PAGE EXTRACT:
·····
Studio album by The Broughtons
- Released: 1982
- Studio: Matrix Studios, London (except track 15, The Wand, Battersea)
- Genre: Psychedelic rock, experimental rock, new wave, electronic rock
- Length: 41:30
- Label: Sheet Records
- Producer: The Broughtons

The Broughtons chronology
| Parlez-Vous English? (1979) | Superchip: The Final Silicon Solution? (1982) |  |

= Superchip: The Final Silicon Solution? =

Superchip: The Final Silicon Solution? is the eighth and final album by The Broughtons (formerly known as Edgar Broughton Band). This album saw them on their own record label, and were credited as The Broughtons as they were called on their previous album, Parlez-Vous English?. This album sees the band with a slightly different sound, with prominent use of synthesisers, but still retaining their original psychedelic rock roots. The album was originally released as "Sheet Records Sheet 2" in 1982. The 2006 CD reissue features one bonus track, which was an electronic dance track created by Edgar Broughton and his son, Luke Broughton.
·····
SUPPLIED INFORMATION:
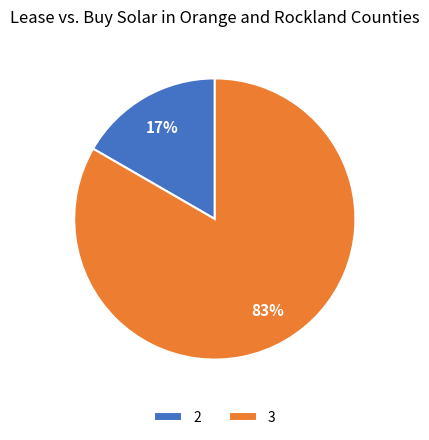

Combined, do 2 and 3 account for over 50%?

Yes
·····
EXERCISE SET:
a. According to the Superchip album page, where was track 15 recorded?
b. Repeat the stretch of the Superchip album page from "The Broughtons chronology" through "son, Luke Broughton.".
c. Turn the paragraph of the Superchip album page that begins "Superchip: The Final Silicon Solution? is the eighth" into a short bulleted list that keeps its main facts.

ANSWER SECTION:
a. The Wand, Battersea.

b.
The Broughtons chronology
| Parlez-Vous English? (1979) | Superchip: The Final Silicon Solution? (1982) |  |

= Superchip: The Final Silicon Solution? =

Superchip: The Final Silicon Solution? is the eighth and final album by The Broughtons (formerly known as Edgar Broughton Band). This album saw them on their own record label, and were credited as The Broughtons as they were called on their previous album, Parlez-Vous English?. This album sees the band with a slightly different sound, with prominent use of synthesisers, but still retaining their original psychedelic rock roots. The album was originally released as "Sheet Records Sheet 2" in 1982. The 2006 CD reissue features one bonus track, which was an electronic dance track created by Edgar Broughton and his son, Luke Broughton.

c.
- Eighth and final album by The Broughtons, formerly known as Edgar Broughton Band
- Issued on the band's own record label, credited as The Broughtons, the name also used on their previous album, Parlez-Vous English?
- A slightly different sound with prominent synthesizers, still keeping the band's psychedelic rock roots
- Originally released in 1982 as "Sheet Records Sheet 2"
- 2006 CD reissue adds one bonus track, an electronic dance track made by Edgar Broughton and his son, Luke Broughton